Research by German historian, Martha Schad, confirms that in 1940, Wiseman was working on behalf of a group headed by Lord Halifax: "Sir William Wiseman was known to be the mouthpiece of a political group in Britain headed by Lord Halifax. These individuals were pinning their hopes on being able to bring about a lasting peace between Great Britain and the German Reich." The FBI became aware of Wiseman when he began meeting the Nazi spy, Princess Stephanie von Hohenlohe and Fritz Wiedemann, the German Counsul-General in San Francisco.
On 27th November 1940, Princess Stephanie, Wiedemann and Wiseman had a meeting in suite 1024-1026 of theMark Hopkins Hotel in San Francisco. The meeting was bugged by the FBI. It was recorded on tape and transcribed as an 111-page document.
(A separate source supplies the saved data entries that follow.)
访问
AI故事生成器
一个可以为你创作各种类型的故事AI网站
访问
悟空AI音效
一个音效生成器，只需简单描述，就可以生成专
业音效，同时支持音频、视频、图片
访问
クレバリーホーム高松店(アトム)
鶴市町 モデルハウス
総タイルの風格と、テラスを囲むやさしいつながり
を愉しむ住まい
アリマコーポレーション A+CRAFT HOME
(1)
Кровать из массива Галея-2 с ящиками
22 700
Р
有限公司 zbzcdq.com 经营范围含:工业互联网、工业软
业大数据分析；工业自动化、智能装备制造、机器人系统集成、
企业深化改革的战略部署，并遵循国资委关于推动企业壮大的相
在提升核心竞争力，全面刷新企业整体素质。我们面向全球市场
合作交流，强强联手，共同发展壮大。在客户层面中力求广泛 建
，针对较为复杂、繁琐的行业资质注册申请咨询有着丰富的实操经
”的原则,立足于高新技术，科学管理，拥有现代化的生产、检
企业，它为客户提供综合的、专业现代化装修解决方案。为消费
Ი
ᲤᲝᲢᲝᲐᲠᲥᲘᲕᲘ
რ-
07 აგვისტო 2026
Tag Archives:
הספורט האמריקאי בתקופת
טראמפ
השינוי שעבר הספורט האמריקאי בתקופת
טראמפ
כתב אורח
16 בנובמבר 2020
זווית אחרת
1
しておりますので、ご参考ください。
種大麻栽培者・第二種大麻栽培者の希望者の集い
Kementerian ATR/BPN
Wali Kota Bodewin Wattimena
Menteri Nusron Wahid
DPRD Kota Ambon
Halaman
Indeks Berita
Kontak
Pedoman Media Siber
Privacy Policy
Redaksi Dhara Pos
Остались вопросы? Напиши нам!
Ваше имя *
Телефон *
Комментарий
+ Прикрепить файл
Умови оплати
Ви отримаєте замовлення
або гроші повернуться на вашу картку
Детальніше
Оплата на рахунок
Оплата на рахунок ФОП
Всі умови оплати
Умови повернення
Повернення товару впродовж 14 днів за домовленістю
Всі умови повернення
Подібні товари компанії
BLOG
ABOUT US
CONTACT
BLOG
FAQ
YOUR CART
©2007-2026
On 13th January 1941 J. Edgar Hoover sent President Franklin D. Roosevelt received a 30-page summary of the meeting. He claimed the object of this encounter was to work out a plan for persuading Adolf Hitler to make a separate peace with Britain. "The Princess stated that she had not seen Hitler since January 1939. Wiseman then suggested that Hitler might think she was going to Germany on behalf of the British. In reply to this remark, the Princess stated she would have to take that chance but that Hitler was genuinely fond of her and that he would look forward to her coming, and she thought Hitler would listen to her."
William Wiseman died in New York City on 17 June 1962.